• [What you will do] Across these entries, how many lines contain the word "Yeşil"? Answer with only the number.

• [Dataset entries]

* * *

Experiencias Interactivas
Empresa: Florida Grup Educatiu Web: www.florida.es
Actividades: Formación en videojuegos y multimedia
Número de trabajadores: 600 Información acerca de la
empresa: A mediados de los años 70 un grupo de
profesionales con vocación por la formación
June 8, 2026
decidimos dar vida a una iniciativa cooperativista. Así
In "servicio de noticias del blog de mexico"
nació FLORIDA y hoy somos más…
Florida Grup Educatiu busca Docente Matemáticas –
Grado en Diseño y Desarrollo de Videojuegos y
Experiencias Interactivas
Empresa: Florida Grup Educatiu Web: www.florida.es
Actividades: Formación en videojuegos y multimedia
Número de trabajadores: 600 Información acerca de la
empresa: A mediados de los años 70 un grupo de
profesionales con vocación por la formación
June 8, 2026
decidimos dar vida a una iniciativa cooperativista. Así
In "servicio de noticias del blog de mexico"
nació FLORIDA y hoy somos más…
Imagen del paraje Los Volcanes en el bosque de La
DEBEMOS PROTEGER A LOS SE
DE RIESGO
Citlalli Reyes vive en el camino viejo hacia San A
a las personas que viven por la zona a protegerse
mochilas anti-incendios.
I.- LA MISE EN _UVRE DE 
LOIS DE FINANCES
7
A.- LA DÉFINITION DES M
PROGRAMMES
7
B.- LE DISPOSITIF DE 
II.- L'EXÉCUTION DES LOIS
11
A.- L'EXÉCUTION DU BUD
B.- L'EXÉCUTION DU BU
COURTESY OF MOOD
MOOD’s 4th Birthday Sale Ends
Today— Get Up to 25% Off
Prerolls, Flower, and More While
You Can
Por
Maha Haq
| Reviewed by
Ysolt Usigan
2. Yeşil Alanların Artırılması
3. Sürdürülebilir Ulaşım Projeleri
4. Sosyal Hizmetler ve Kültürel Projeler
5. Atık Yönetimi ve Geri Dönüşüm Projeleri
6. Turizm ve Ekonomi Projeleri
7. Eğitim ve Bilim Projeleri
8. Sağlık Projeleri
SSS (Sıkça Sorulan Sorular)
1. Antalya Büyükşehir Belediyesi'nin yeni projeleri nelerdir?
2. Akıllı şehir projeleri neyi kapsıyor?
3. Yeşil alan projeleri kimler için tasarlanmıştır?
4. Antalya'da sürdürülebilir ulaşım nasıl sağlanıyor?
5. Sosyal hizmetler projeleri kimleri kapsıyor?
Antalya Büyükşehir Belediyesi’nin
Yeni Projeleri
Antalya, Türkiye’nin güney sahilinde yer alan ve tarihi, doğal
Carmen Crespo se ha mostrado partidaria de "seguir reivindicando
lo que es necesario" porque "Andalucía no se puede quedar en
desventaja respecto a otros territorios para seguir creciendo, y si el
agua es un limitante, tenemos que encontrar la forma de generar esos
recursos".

* * *

• [Answer below] 2